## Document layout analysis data
▬▬▬

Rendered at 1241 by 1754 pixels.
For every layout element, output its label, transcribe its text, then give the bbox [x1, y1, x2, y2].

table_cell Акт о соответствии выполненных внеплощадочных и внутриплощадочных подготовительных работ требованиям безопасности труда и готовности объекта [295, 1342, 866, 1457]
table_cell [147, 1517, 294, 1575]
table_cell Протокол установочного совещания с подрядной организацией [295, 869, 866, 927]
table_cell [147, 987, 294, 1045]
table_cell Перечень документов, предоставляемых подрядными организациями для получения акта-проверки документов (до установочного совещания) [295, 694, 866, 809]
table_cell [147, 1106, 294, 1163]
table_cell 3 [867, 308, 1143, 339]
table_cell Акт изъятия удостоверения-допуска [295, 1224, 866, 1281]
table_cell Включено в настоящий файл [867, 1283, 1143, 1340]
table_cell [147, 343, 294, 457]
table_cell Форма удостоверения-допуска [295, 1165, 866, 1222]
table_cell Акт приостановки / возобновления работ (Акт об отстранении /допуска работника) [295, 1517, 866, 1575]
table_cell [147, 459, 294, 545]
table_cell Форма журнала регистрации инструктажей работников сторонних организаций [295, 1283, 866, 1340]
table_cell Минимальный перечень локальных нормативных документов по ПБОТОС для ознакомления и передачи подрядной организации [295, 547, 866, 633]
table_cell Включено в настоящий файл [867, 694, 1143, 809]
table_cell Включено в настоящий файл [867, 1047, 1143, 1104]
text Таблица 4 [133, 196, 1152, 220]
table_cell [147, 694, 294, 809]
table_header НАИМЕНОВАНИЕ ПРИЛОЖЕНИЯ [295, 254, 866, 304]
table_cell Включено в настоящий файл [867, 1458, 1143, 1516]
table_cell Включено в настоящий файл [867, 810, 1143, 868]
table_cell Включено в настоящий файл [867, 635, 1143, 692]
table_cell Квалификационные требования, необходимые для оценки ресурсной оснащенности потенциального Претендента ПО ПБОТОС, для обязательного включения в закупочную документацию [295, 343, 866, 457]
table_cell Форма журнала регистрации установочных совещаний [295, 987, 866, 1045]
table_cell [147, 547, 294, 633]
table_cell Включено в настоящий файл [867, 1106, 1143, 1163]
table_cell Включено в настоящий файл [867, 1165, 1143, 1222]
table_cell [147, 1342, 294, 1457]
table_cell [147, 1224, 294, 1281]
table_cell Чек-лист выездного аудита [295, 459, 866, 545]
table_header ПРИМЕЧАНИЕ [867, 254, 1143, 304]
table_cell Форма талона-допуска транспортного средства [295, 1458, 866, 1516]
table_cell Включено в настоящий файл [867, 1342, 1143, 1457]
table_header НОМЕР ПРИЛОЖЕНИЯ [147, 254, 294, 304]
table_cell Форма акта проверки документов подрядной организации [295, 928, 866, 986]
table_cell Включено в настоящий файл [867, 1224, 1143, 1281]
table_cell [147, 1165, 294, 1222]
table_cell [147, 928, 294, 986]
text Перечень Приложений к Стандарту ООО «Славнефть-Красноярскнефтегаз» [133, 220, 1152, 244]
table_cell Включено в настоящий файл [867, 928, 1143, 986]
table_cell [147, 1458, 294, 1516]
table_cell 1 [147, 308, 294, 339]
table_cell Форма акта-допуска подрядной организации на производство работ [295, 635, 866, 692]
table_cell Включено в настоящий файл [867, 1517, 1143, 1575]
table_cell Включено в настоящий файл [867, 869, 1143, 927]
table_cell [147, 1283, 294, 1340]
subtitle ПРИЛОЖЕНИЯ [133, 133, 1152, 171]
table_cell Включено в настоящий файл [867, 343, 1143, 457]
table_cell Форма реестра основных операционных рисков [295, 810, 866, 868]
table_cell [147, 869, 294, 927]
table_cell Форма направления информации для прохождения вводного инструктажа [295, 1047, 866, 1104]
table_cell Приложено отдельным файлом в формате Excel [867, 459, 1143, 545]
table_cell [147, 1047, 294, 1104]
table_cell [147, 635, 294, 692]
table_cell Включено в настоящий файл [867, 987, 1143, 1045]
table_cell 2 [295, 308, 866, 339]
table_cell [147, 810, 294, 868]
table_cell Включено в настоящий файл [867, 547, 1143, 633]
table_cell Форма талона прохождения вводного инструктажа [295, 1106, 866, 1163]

▬▬▬

Your task is to retype all the records above with nothing left out.

## ANSWER SPACE
Rendered at 1241 by 1754 pixels.
For every layout element, output its label, transcribe its text, then give the bbox [x1, y1, x2, y2].

table_cell Акт о соответствии выполненных внеплощадочных и внутриплощадочных подготовительных работ требованиям безопасности труда и готовности объекта [295, 1342, 866, 1457]
table_cell [147, 1517, 294, 1575]
table_cell Протокол установочного совещания с подрядной организацией [295, 869, 866, 927]
table_cell [147, 987, 294, 1045]
table_cell Перечень документов, предоставляемых подрядными организациями для получения акта-проверки документов (до установочного совещания) [295, 694, 866, 809]
table_cell [147, 1106, 294, 1163]
table_cell 3 [867, 308, 1143, 339]
table_cell Акт изъятия удостоверения-допуска [295, 1224, 866, 1281]
table_cell Включено в настоящий файл [867, 1283, 1143, 1340]
table_cell [147, 343, 294, 457]
table_cell Форма удостоверения-допуска [295, 1165, 866, 1222]
table_cell Акт приостановки / возобновления работ (Акт об отстранении /допуска работника) [295, 1517, 866, 1575]
table_cell [147, 459, 294, 545]
table_cell Форма журнала регистрации инструктажей работников сторонних организаций [295, 1283, 866, 1340]
table_cell Минимальный перечень локальных нормативных документов по ПБОТОС для ознакомления и передачи подрядной организации [295, 547, 866, 633]
table_cell Включено в настоящий файл [867, 694, 1143, 809]
table_cell Включено в настоящий файл [867, 1047, 1143, 1104]
text Таблица 4 [133, 196, 1152, 220]
table_cell [147, 694, 294, 809]
table_header НАИМЕНОВАНИЕ ПРИЛОЖЕНИЯ [295, 254, 866, 304]
table_cell Включено в настоящий файл [867, 1458, 1143, 1516]
table_cell Включено в настоящий файл [867, 810, 1143, 868]
table_cell Включено в настоящий файл [867, 635, 1143, 692]
table_cell Квалификационные требования, необходимые для оценки ресурсной оснащенности потенциального Претендента ПО ПБОТОС, для обязательного включения в закупочную документацию [295, 343, 866, 457]
table_cell Форма журнала регистрации установочных совещаний [295, 987, 866, 1045]
table_cell [147, 547, 294, 633]
table_cell Включено в настоящий файл [867, 1106, 1143, 1163]
table_cell Включено в настоящий файл [867, 1165, 1143, 1222]
table_cell [147, 1342, 294, 1457]
table_cell [147, 1224, 294, 1281]
table_cell Чек-лист выездного аудита [295, 459, 866, 545]
table_header ПРИМЕЧАНИЕ [867, 254, 1143, 304]
table_cell Форма талона-допуска транспортного средства [295, 1458, 866, 1516]
table_cell Включено в настоящий файл [867, 1342, 1143, 1457]
table_header НОМЕР ПРИЛОЖЕНИЯ [147, 254, 294, 304]
table_cell Форма акта проверки документов подрядной организации [295, 928, 866, 986]
table_cell Включено в настоящий файл [867, 1224, 1143, 1281]
table_cell [147, 1165, 294, 1222]
table_cell [147, 928, 294, 986]
text Перечень Приложений к Стандарту ООО «Славнефть-Красноярскнефтегаз» [133, 220, 1152, 244]
table_cell Включено в настоящий файл [867, 928, 1143, 986]
table_cell [147, 1458, 294, 1516]
table_cell 1 [147, 308, 294, 339]
table_cell Форма акта-допуска подрядной организации на производство работ [295, 635, 866, 692]
table_cell Включено в настоящий файл [867, 1517, 1143, 1575]
table_cell Включено в настоящий файл [867, 869, 1143, 927]
table_cell [147, 1283, 294, 1340]
subtitle ПРИЛОЖЕНИЯ [133, 133, 1152, 171]
table_cell Включено в настоящий файл [867, 343, 1143, 457]
table_cell Форма реестра основных операционных рисков [295, 810, 866, 868]
table_cell [147, 869, 294, 927]
table_cell Форма направления информации для прохождения вводного инструктажа [295, 1047, 866, 1104]
table_cell Приложено отдельным файлом в формате Excel [867, 459, 1143, 545]
table_cell [147, 1047, 294, 1104]
table_cell [147, 635, 294, 692]
table_cell Включено в настоящий файл [867, 987, 1143, 1045]
table_cell 2 [295, 308, 866, 339]
table_cell [147, 810, 294, 868]
table_cell Включено в настоящий файл [867, 547, 1143, 633]
table_cell Форма талона прохождения вводного инструктажа [295, 1106, 866, 1163]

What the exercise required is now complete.